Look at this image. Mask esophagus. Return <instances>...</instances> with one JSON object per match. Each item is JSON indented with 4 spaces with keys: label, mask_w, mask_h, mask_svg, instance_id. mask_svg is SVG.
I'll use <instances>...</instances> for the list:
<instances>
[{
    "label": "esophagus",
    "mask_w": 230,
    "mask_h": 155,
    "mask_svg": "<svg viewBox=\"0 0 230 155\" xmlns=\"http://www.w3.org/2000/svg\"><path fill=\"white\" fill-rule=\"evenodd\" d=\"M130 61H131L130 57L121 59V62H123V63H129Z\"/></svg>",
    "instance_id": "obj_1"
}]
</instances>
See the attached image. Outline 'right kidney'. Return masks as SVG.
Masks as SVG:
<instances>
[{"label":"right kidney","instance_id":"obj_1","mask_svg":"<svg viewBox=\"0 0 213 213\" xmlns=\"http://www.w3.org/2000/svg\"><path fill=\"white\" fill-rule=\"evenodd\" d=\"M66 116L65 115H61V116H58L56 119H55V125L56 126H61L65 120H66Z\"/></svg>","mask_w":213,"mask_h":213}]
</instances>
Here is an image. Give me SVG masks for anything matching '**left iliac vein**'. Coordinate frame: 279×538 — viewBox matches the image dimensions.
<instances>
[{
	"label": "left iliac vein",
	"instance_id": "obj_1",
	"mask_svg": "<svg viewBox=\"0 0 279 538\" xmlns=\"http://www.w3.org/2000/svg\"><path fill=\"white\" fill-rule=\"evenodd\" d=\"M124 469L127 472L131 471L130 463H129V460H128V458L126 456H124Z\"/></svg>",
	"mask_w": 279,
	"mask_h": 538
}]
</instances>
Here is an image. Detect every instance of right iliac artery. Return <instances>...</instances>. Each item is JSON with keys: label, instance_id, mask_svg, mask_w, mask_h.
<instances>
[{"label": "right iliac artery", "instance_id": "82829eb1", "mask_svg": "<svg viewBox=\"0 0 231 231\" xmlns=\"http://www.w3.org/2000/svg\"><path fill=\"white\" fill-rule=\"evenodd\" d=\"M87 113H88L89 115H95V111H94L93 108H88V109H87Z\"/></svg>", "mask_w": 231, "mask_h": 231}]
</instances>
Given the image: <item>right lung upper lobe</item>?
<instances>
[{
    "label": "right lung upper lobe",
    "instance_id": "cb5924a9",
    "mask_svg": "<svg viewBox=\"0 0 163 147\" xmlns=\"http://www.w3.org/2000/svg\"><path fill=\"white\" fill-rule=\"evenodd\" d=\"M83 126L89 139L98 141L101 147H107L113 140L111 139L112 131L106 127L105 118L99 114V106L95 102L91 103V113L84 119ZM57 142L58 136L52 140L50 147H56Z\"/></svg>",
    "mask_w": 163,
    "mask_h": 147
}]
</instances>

> **Your task**: Format the part of the listing from the line containing "Here is an image. Detect" through the end of the listing as a JSON list of strings, one string per line, leaving out any blank lines.

> **Answer for this exercise**:
[
  "Here is an image. Detect every instance of right iliac artery. Return <instances>...</instances>. Each item is JSON with keys: label, instance_id, mask_svg, mask_w, mask_h.",
  "<instances>",
  "[{\"label\": \"right iliac artery\", \"instance_id\": \"82829eb1\", \"mask_svg\": \"<svg viewBox=\\\"0 0 231 231\\\" xmlns=\\\"http://www.w3.org/2000/svg\\\"><path fill=\\\"white\\\" fill-rule=\\\"evenodd\\\" d=\\\"M87 113H88L89 115H95V111H94L93 108H88V109H87Z\\\"/></svg>\", \"mask_w\": 231, \"mask_h\": 231}]",
  "</instances>",
  "Given the image: <item>right lung upper lobe</item>?",
  "<instances>",
  "[{",
  "    \"label\": \"right lung upper lobe\",",
  "    \"instance_id\": \"cb5924a9\",",
  "    \"mask_svg\": \"<svg viewBox=\\\"0 0 163 147\\\" xmlns=\\\"http://www.w3.org/2000/svg\\\"><path fill=\\\"white\\\" fill-rule=\\\"evenodd\\\" d=\\\"M83 126L89 139L98 141L101 147H107L113 140L111 139L112 131L106 127L105 118L99 114V106L95 102L91 103V113L84 119ZM57 142L58 136L52 140L50 147H56Z\\\"/></svg>\",",
  "    \"mask_w\": 163,",
  "    \"mask_h\": 147",
  "}]",
  "</instances>"
]